BCR-ABL qualitative analysis: Performed using reverse transcription polymerase chain reaction (RT-PCR) to detect the presence of the BCR-ABL fusion transcript. Peripheral blood or bone marrow is collected in an EDTA tube, and total RNA is extracted from leukocytes using a standard RNA isolation method. The extracted RNA is then reverse-transcribed into complementary DNA (cDNA) using reverse transcriptase. The cDNA is subjected to PCR amplification using primers specific for the BCR-ABL fusion gene along with an internal control gene to ensure the quality of the reaction. The PCR products are then analyzed by agarose gel electrophoresis, where the presence of a band corresponding to the expected size of the BCR-ABL transcript indicates a positive result.
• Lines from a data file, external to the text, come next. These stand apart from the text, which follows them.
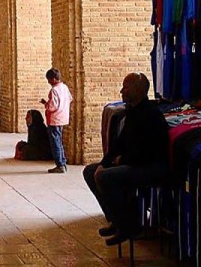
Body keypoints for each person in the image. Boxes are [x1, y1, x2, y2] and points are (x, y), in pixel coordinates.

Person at [82, 73, 169, 246]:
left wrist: (119, 161)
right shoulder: (131, 112)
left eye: (126, 87)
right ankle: (117, 220)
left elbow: (147, 152)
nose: (122, 91)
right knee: (91, 171)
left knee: (105, 177)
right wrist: (104, 163)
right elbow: (118, 144)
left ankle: (129, 226)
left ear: (137, 89)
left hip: (150, 167)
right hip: (133, 162)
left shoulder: (151, 115)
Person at [40, 68, 72, 174]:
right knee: (59, 141)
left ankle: (60, 165)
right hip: (62, 117)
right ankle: (63, 162)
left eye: (49, 80)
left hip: (54, 119)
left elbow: (52, 106)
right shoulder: (65, 87)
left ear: (54, 79)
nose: (48, 82)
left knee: (55, 143)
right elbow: (69, 99)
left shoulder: (54, 90)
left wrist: (46, 104)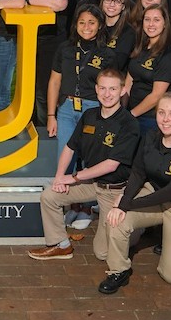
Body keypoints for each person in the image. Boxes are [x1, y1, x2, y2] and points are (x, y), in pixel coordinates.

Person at [28, 69, 140, 261]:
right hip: (92, 183)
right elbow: (70, 147)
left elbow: (111, 165)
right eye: (103, 88)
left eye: (113, 89)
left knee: (102, 253)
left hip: (115, 190)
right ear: (96, 89)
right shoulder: (89, 115)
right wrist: (59, 177)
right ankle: (60, 245)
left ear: (122, 91)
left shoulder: (129, 124)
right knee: (49, 196)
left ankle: (134, 225)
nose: (107, 94)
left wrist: (73, 178)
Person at [100, 92, 171, 294]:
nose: (166, 119)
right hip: (155, 192)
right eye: (161, 112)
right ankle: (118, 271)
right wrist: (124, 200)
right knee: (116, 218)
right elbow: (138, 172)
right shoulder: (150, 136)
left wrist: (128, 204)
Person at [46, 4, 112, 153]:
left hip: (93, 109)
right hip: (66, 109)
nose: (86, 27)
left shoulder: (107, 54)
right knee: (65, 157)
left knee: (90, 156)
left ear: (100, 25)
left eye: (92, 22)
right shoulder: (64, 48)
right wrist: (51, 115)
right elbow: (54, 82)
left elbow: (112, 88)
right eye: (82, 22)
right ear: (75, 25)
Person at [25, 0, 72, 127]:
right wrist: (46, 0)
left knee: (46, 90)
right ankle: (27, 129)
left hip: (52, 42)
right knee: (27, 89)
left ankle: (46, 133)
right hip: (27, 40)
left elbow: (60, 3)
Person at [126, 4, 171, 133]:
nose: (151, 24)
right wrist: (122, 111)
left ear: (165, 23)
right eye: (147, 19)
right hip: (131, 115)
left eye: (156, 20)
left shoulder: (169, 55)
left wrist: (131, 115)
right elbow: (129, 81)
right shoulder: (141, 47)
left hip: (150, 119)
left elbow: (157, 95)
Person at [100, 0, 133, 70]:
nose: (112, 4)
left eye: (118, 1)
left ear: (123, 6)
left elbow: (117, 63)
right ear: (102, 1)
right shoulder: (95, 26)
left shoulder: (128, 32)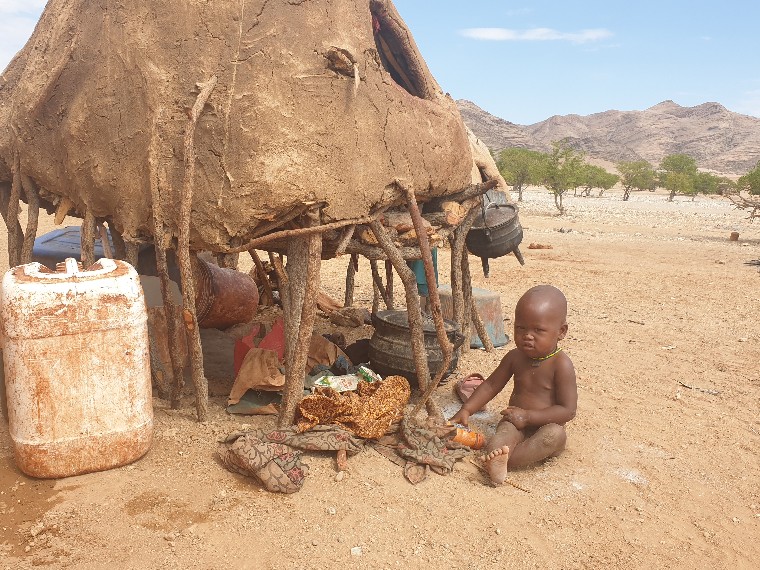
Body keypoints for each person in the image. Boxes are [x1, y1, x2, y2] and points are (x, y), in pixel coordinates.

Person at [450, 285, 577, 485]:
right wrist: (467, 409)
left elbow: (568, 411)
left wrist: (529, 417)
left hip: (545, 425)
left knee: (555, 436)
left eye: (538, 330)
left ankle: (504, 461)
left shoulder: (561, 365)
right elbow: (491, 385)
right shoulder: (515, 357)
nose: (528, 335)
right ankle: (497, 459)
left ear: (561, 332)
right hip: (515, 421)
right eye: (521, 328)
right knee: (499, 438)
This qualitative test is primarily used for the initial detection of the BCR-ABL fusion gene, which is associated with conditions such as chronic myeloid leukemia (CML) and Philadelphia chromosome–positive acute lymphoblastic leukemia (Ph+ ALL).
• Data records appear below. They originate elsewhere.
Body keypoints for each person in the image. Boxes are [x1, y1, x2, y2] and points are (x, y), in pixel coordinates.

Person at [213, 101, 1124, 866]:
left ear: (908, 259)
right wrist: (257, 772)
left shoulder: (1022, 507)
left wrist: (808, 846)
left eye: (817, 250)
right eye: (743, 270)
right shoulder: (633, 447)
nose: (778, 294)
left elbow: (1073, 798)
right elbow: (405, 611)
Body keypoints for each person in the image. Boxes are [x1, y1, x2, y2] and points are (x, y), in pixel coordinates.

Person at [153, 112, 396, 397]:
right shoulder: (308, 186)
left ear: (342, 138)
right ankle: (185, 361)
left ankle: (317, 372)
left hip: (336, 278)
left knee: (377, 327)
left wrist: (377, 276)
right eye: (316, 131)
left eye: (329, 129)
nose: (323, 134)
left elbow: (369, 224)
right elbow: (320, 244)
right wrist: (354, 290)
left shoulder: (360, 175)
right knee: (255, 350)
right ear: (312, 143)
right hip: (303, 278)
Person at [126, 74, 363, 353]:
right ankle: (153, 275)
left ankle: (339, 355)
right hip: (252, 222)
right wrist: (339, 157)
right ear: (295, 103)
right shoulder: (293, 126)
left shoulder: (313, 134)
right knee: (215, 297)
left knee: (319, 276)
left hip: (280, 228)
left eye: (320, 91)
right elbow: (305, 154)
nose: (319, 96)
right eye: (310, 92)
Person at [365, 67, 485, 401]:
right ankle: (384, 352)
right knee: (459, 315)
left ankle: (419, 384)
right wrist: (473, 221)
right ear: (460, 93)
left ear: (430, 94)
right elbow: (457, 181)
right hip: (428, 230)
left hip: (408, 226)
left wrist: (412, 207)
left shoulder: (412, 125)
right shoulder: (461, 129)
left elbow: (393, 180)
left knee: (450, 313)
BCR-ABL quantitative test: A specialized molecular diagnostic tool used to detect and measure the presence of the BCR-ABL fusion gene, also known as the Philadelphia chromosome. This genetic abnormality results from a translocation between chromosomes 9 and 22, producing an abnormal tyrosine kinase protein that drives uncontrolled cell growth. The test is performed using real-time polymerase chain reaction (RT-PCR), which quantifies the level of BCR-ABL transcripts in a blood sample. Clinically, it is vital for diagnosing Chronic Myeloid Leukemia (CML) and certain cases of Acute Lymphoblastic Leukemia (ALL). Beyond diagnosis, it plays a crucial role in monitoring disease progression and evaluating a patient’s response to targeted therapies such as tyrosine kinase inhibitors. Regular testing helps physicians adjust treatment plans and detect early signs of resistance or relapse. Accurate results require accredited laboratories and specialist interpretation to guide effective patient management.